Под вечер мы остановились на станции Городищево. Емельян Петрович порылся в чемодане, вытащил большую коробку, набитую черными пакетиками, протянул три Валионте:
— На-ка возьми. Это иголки. Швейные. Сходи, может, променяешь на литровочку вина. Товар этот нынче спросный. Жинка писала, вези, мол, иголок поболее. А мы тут ужин сообразим.
Валионта потер стриженую голову, натянул свой танкистский шлем, взял пакетики и ушел. Его долго не было, и я отправился на станционный базар на поиски. Рядом с нашим эшелоном стоял порожняком санитарный поезд. У вагонов вертелись щеголеватые врачи и медсестры. Веселые и разбитные, они грызли свежие огурцы, курили хорошие папиросы из красивых коробок и вели разговоры не о войне, а о каких то не очень понятных мне делах мирной тыловой жизни. Я с интересом толкался среди них, никто не обращал на меня внимания. И тут возле последнего вагона я увидел знакомую медсестру из госпиталя, где я лежал в сорок третьем после контузии.
— Здравствуй, сестричка, — обрадованно сказал я ей.
— Здравствуй, — ответила она.
— Смотри, на повышение пошла — уже сержант. Давай, давай! — сказал я ей. — А я уже домой. Отвоевался. Ты теперь здесь работаешь? — кивнул я на санитарный поезд.
Ее подружки рассмеялись.
— Да он просто спирту хочет, Аня, — сказала одна. — Не видишь, что ли?
— Ты хочешь спирту? — спросила Аня.
— Дай ему наркомовскую дозу, Анка, — вмешался краснорожий старшина с медалью «За боевые заслуги» на новенькой диагоналевой гимнастерке.

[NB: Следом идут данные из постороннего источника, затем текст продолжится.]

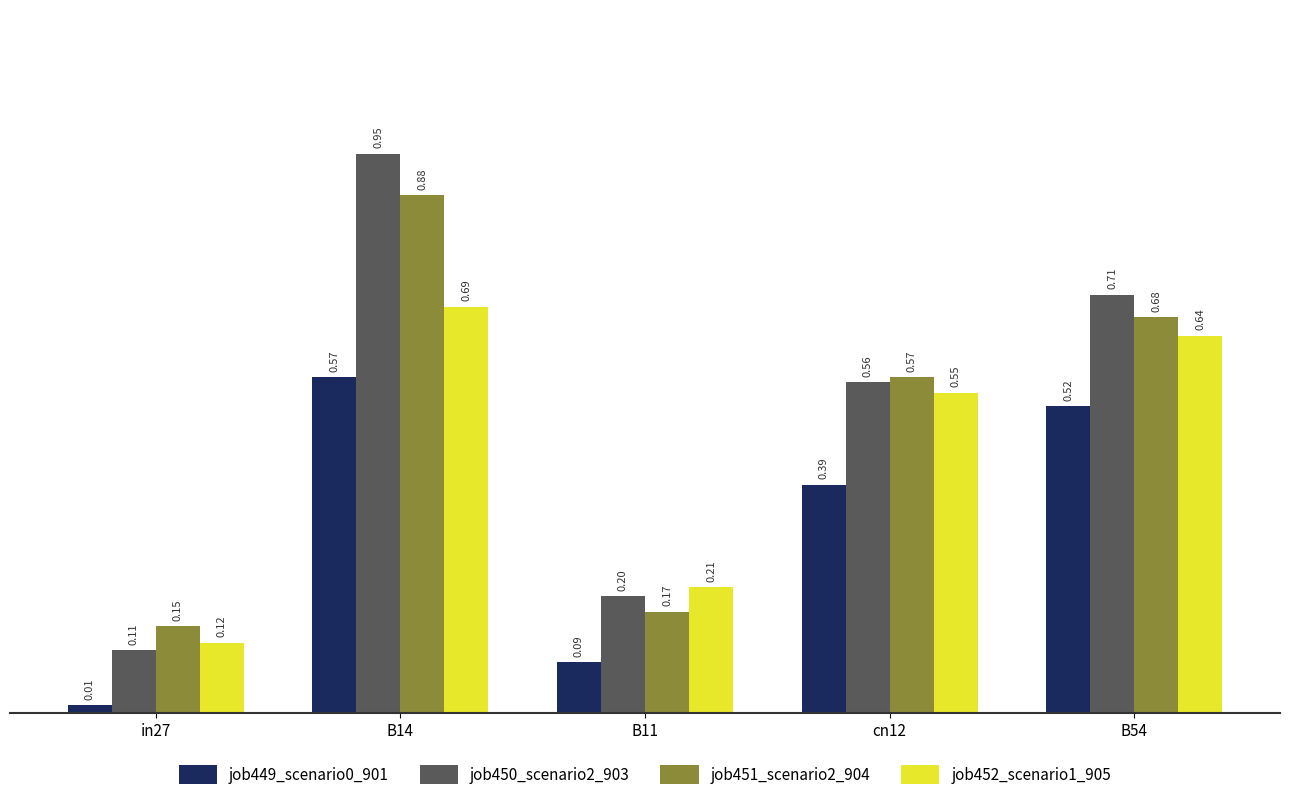

What position from the right is B54?

1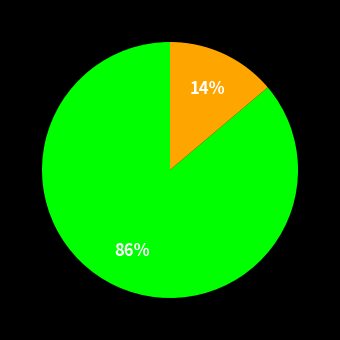

To the nearest percent, what is the average slice percentage?

50%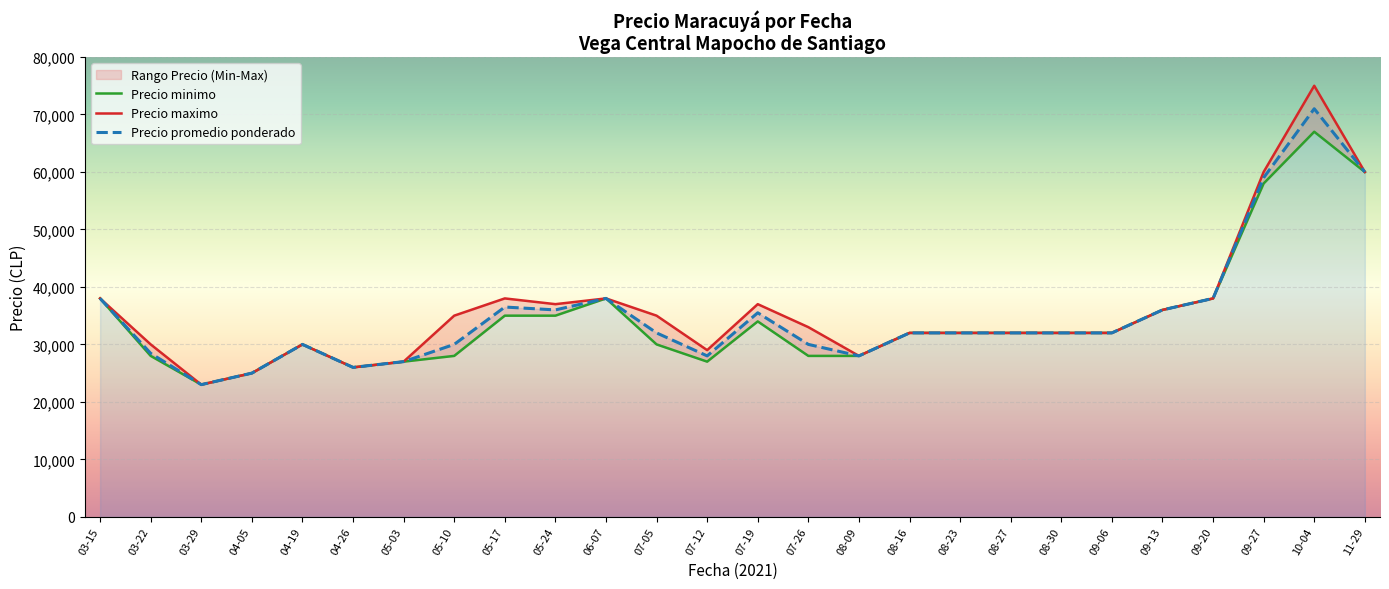

Which series has the widest spread of values?

Precio maximo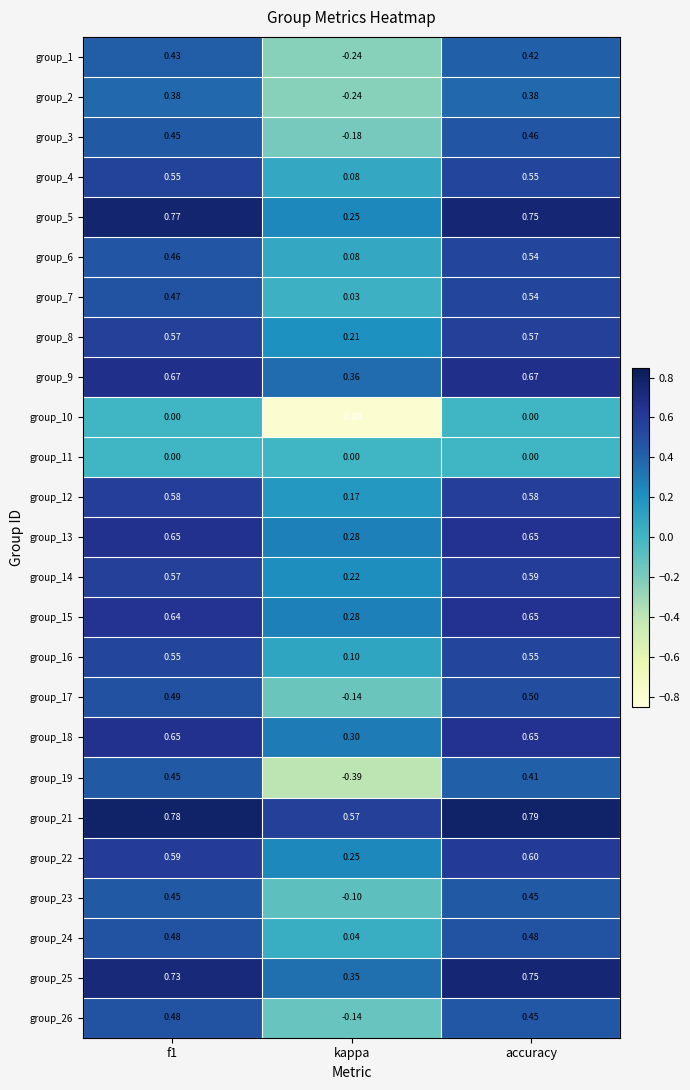

Is the value of group_11 at kappa greater than the value of group_3 at accuracy?

No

— А тебе какое дело? — сощурился я на старшину. — Валяй в свою каптерку портянки считать.
Мне не хотелось объяснять им всем, что просто обрадовался знакомому человеку. Я махнул рукой и отошел. Я слышал, как Аня сказала своим подружкам: «Наверное, обознался». А я не обознался, я даже знал, что она родом из Чимкента. Хотел крикнуть об этом ей, но эшелон наш тронулся, бежать искать Валионту было поздно, и я двинулся к своему вагону.
Валионты не было. На нарах, подрагивая, сиротливо валялся его вещмешок. Емельян Петрович пересчитывал пакетики с иголками.
— Зря товар дал. Надо бы проверить, что у него в сидоре. Может, документы какие, так начальнику эшелона сдадим, — и ожидающе посмотрел на меня.
— Чего рыться в чужом? На станции коменданту скинем. Он обязательно туда обратится. Куда же еще? — возразил я.
Всю ночь нас везли без остановки. Валионта догнал эшелон на разъезде. Приехал он в паровозной будке, на спарке. Влез в вагон как ни в чем не бывало, руки и лицо в угольной пыли, тонкие губы запеклись, на скулах худого лица черные подтеки от брызг или от пара. Содрав со стриженой головы шлем, швырнул его на нары, вытащил из карманов две бутылки розоватого самогона.